Located in Changshu, northwest of Shanghai, the plant is expected to be operational by the end of 2024. It will be scalable to adapt to the growth of the H2 commercial vehicle market.
According to Umicore, the project in Changshu is a greenfield plant planned from the outset for climate-neutral operation. With the recycling plant, Umicore wants to “strengthen its leading technology and market position in PEM fuel cell catalysts and complement Umicore’s current pioneering production and R&D facilities in Germany and Korea.” However, the company does not provide further details on the size of the plant and the planned investments in its press release.
The recycling of fuel cell catalysts is about metals such as platinum, which will be reused to produce new catalysts. By doing so, one can, of course, reduce the CO2 footprint of the entire operations.
“Over the past 30 years, we’ve successfully grown to become a market leader in fuel cell catalyst technology,” says Bart Sap, Executive Vice President of Umicore’s Catalysis business group.
“With this new large-scale plant in China, we will be ready to cater to growing demand from our customers in a market expected to expand 12-fold toward 2030 and accelerate beyond.”
Fuel cell catalysts will be mainly used for long-haul, heavy-duty vehicles and, to a smaller extent, in mid- to light-duty vehicles.

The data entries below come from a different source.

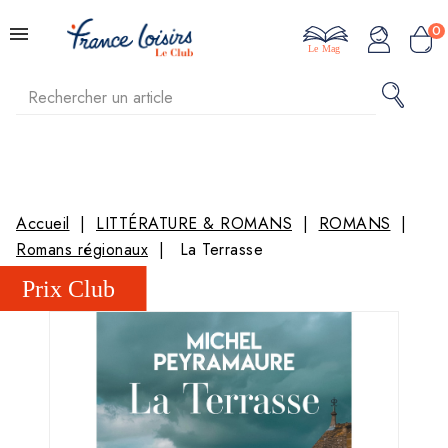
0
Le Mag
Accueil
LITTÉRATURE & ROMANS
ROMANS
Romans régionaux
La Terrasse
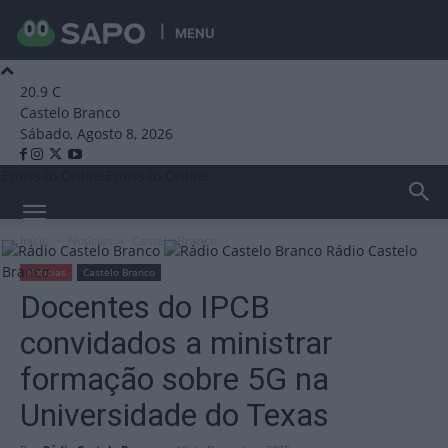
MENU
20.9
C
Castelo Branco
Sábado, Agosto 8, 2026
Emissão Online
Emissão Online
Início
Notícias
Castelo Branco
Rádio Castelo
Branco
Notícias
Castelo Branco
Docentes do IPCB
convidados a ministrar
formação sobre 5G na
Universidade do Texas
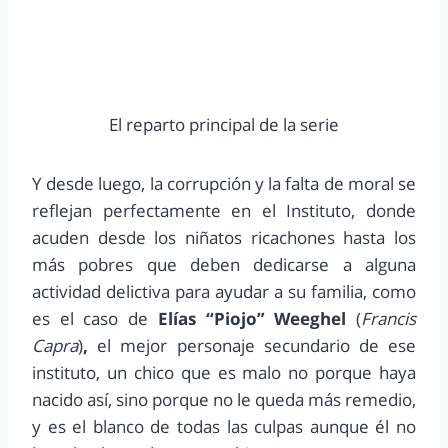
El reparto principal de la serie
Y desde luego, la corrupción y la falta de moral se
reflejan perfectamente en el Instituto, donde
acuden desde los niñatos ricachones hasta los
más pobres que deben dedicarse a alguna
actividad delictiva para ayudar a su familia, como
es el caso de
Elías “Piojo” Weeghel
(
Francis
Capra
)
,
el mejor personaje secundario de ese
instituto, un chico que es malo no porque haya
nacido así, sino porque no le queda más remedio,
y es el blanco de todas las culpas aunque él no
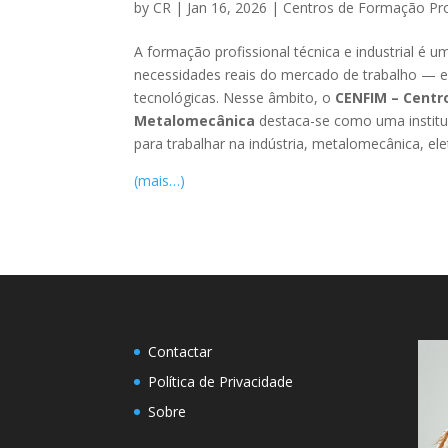
by
CR
|
Jan 16, 2026
|
Centros de Formação Pro
A formação profissional técnica e industrial é 
necessidades reais do mercado de trabalho — e
tecnológicas. Nesse âmbito, o
CENFIM – Centro
Metalomecânica
destaca-se como uma institui
para trabalhar na indústria, metalomecânica, el
(mais…)
Contactar
Política de Privacidade
Sobre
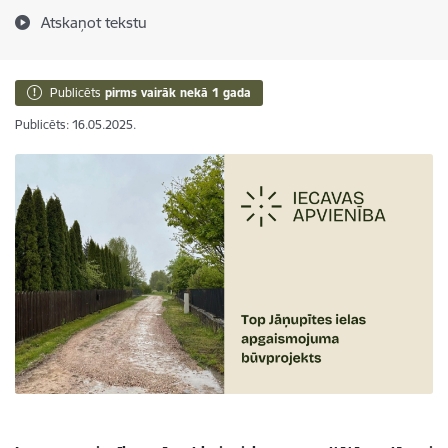
Atskaņot tekstu
Publicēts
pirms vairāk nekā 1 gada
Publicēts: 16.05.2025.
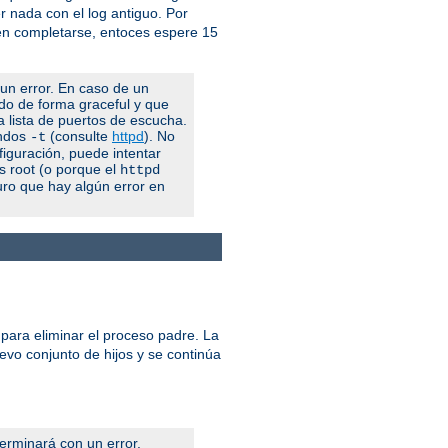
 nada con el log antiguo. Por
 en completarse, entoces espere 15
 un error. En caso de un
ndo de forma graceful y que
la lista de puertos de escucha.
andos
(consulte
httpd
). No
-t
figuración, puede intentar
es root (o porque el
httpd
uro que hay algún error en
 para eliminar el proceso padre. La
uevo conjunto de hijos y se continúa
terminará con un error.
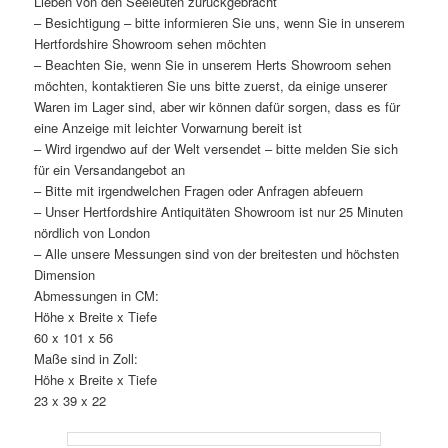
Lieben von den Seeleuten zurückgebracht
– Besichtigung – bitte informieren Sie uns, wenn Sie in unserem
Hertfordshire Showroom sehen möchten
– Beachten Sie, wenn Sie in unserem Herts Showroom sehen
möchten, kontaktieren Sie uns bitte zuerst, da einige unserer
Waren im Lager sind, aber wir können dafür sorgen, dass es für
eine Anzeige mit leichter Vorwarnung bereit ist
– Wird irgendwo auf der Welt versendet – bitte melden Sie sich
für ein Versandangebot an
– Bitte mit irgendwelchen Fragen oder Anfragen abfeuern
– Unser Hertfordshire Antiquitäten Showroom ist nur 25 Minuten
nördlich von London
– Alle unsere Messungen sind von der breitesten und höchsten
Dimension
Abmessungen in CM:
Höhe x Breite x Tiefe
60 x 101 x 56
Maße sind in Zoll:
Höhe x Breite x Tiefe
23 x 39 x 22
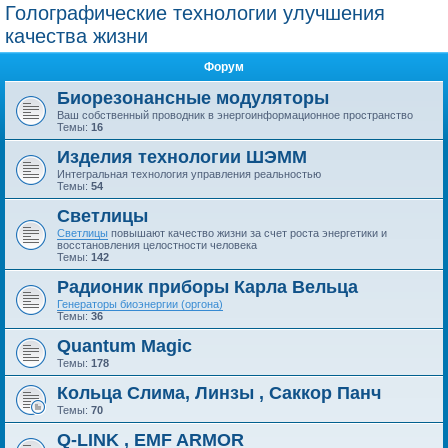
Голографические технологии улучшения
качества жизни
Форум
Биорезонансные модуляторы
Ваш собственный проводник в энергоинформационное пространство
Темы:
16
Изделия технологии ШЭММ
Интегральная технология управления реальностью
Темы:
54
Светлицы
Светлицы
повышают качество жизни за счет роста энергетики и
восстановления целостности человека
Темы:
142
Радионик приборы Карла Вельца
Генераторы биоэнергии (оргона)
Темы:
36
Quantum Magic
Темы:
178
Кольца Слима, Линзы , Саккор Панч
Темы:
70
Q-LINK , EMF ARMOR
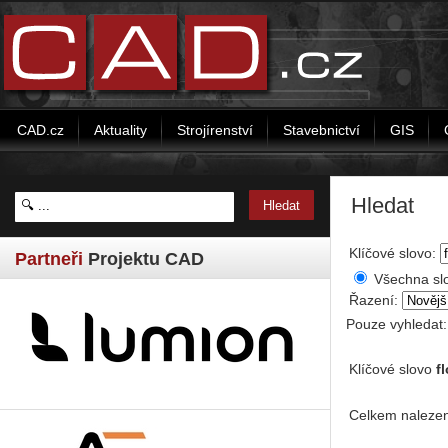
CAD.cz
Aktuality
Strojírenství
Stavebnictví
GIS
Hledat
Klíčové slovo:
Partneři
Projektu CAD
Všechna sl
Řazení:
Pouze vyhledat
Klíčové slovo
f
Celkem nalezen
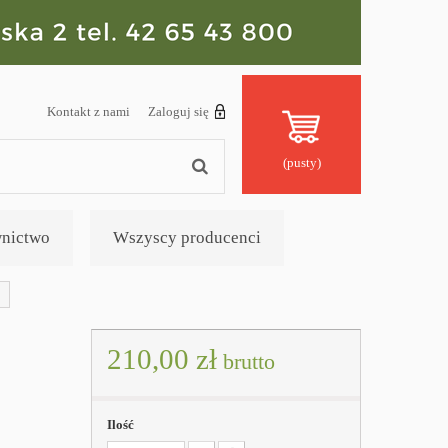
Kontakt z nami
Zaloguj się
(pusty)
nictwo
Wszyscy producenci
210,00 zł
brutto
Ilość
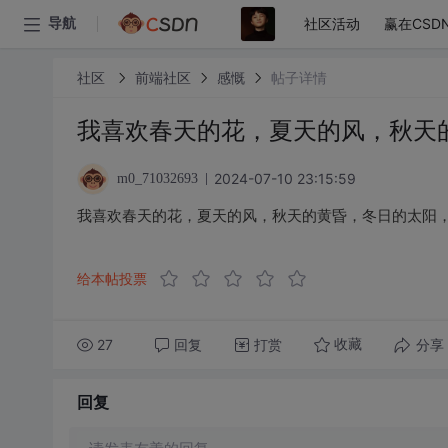
社区活动
赢在CSD
导航
社区
前端社区
感慨
帖子详情
我喜欢春天的花，夏天的风，秋天
2024-07-10 23:15:59
m0_71032693
我喜欢春天的花，夏天的风，秋天的黄昏，冬日的太阳
给本帖投票
27
回复
打赏
分享
收藏
回复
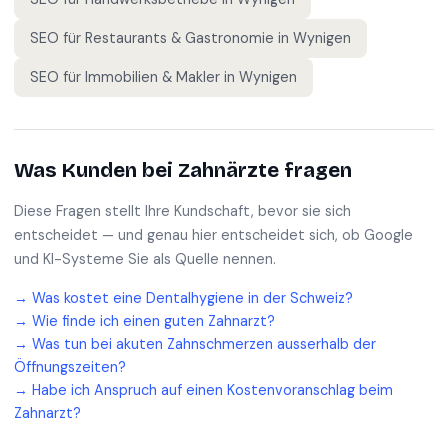
SEO für
Restaurants & Gastronomie
in
Wynigen
SEO für
Immobilien & Makler
in
Wynigen
Was Kunden bei
Zahnärzte
fragen
Diese Fragen stellt Ihre Kundschaft, bevor sie sich
entscheidet — und genau hier entscheidet sich, ob Google
und KI-Systeme Sie als Quelle nennen.
→
Was kostet eine Dentalhygiene in der Schweiz?
→
Wie finde ich einen guten Zahnarzt?
→
Was tun bei akuten Zahnschmerzen ausserhalb der
Öffnungszeiten?
→
Habe ich Anspruch auf einen Kostenvoranschlag beim
Zahnarzt?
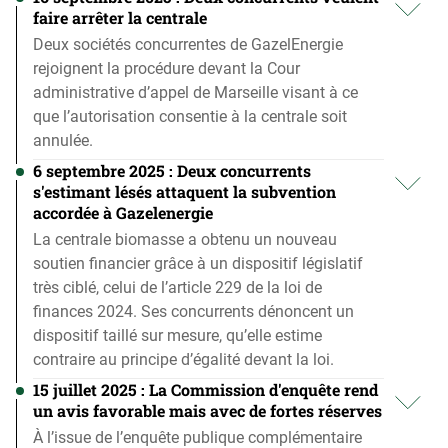
faire arrêter la centrale
Deux sociétés concurrentes de GazelEnergie
rejoignent la procédure devant la Cour
administrative d’appel de Marseille visant à ce
que l’autorisation consentie à la centrale soit
annulée.
6 septembre 2025 : Deux concurrents
s'estimant lésés attaquent la subvention
accordée à Gazelenergie
La centrale biomasse a obtenu un nouveau
soutien financier grâce à un dispositif législatif
très ciblé, celui de l’article 229 de la loi de
finances 2024. Ses concurrents dénoncent un
dispositif taillé sur mesure, qu’elle estime
contraire au principe d’égalité devant la loi.
15 juillet 2025 : La Commission d'enquête rend
un avis favorable mais avec de fortes réserves
À l’issue de l’enquête publique complémentaire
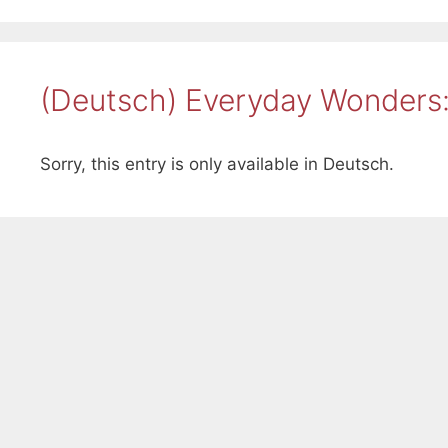
(Deutsch) Everyday Wonders:
Sorry, this entry is only available in Deutsch.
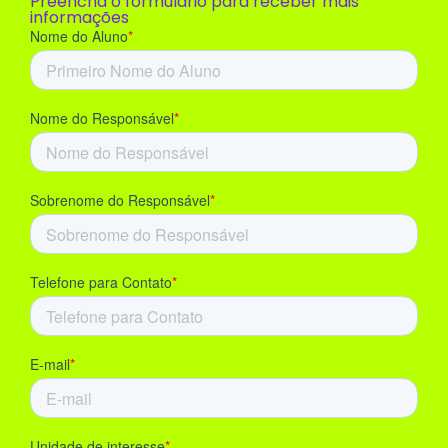
Preencha o formulário para receber mais
informações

Fuel cell catalyst technology
Fuel cells generate electrical energy from hydrogen with the help of catalyst layers on both sides of the membrane: the cathode and the anode side. These catalysts are nano-sized particles (often between 2 to 5 nanometers) based on platinum powder.
At Umicore, they work on continuous improvement: how to make tomorrow’s fuel cells more efficient than today’s with their PEM catalysts? The focus lies on the evolution of highly efficient, reliable, and mature fuel cell technology and closely following innovations in the field.
Why nanoparticles as catalysts? Because they have a large surface area in relation to the amount of material used. This results in a minimum of required material. The downside, however, is that the quality of conventional catalyst materials can vary greatly. Therefore, R&D at Umicore is mainly focused on overcoming that challenge.
“Catalysts for PEM fuel cells are nano-sized particles. So developing those at an industrial scale, in metric tons, without loss of properties is unique in the market,” assures Daniel Herein, Senior Manager of Global Research & Technology at Umicore.
The ASI project
In Germany, Umicore is part of a €60 million government-funded research project called AutoStack Industrie (ASI). The project, launched in 2017, brings together the German fuel cell supply chain. The goal is to develop a fuel cell stack suitable for mass production in the German automotive industry by bringing key technologies to industrial maturity.
Together with major OEMs (Volkswagen, Audi, BMW, etc.), suppliers, and the renowned research institute ZSW, Umicore is trying to play its part in scaling up the industry in terms of fuel cell design and manufacturing.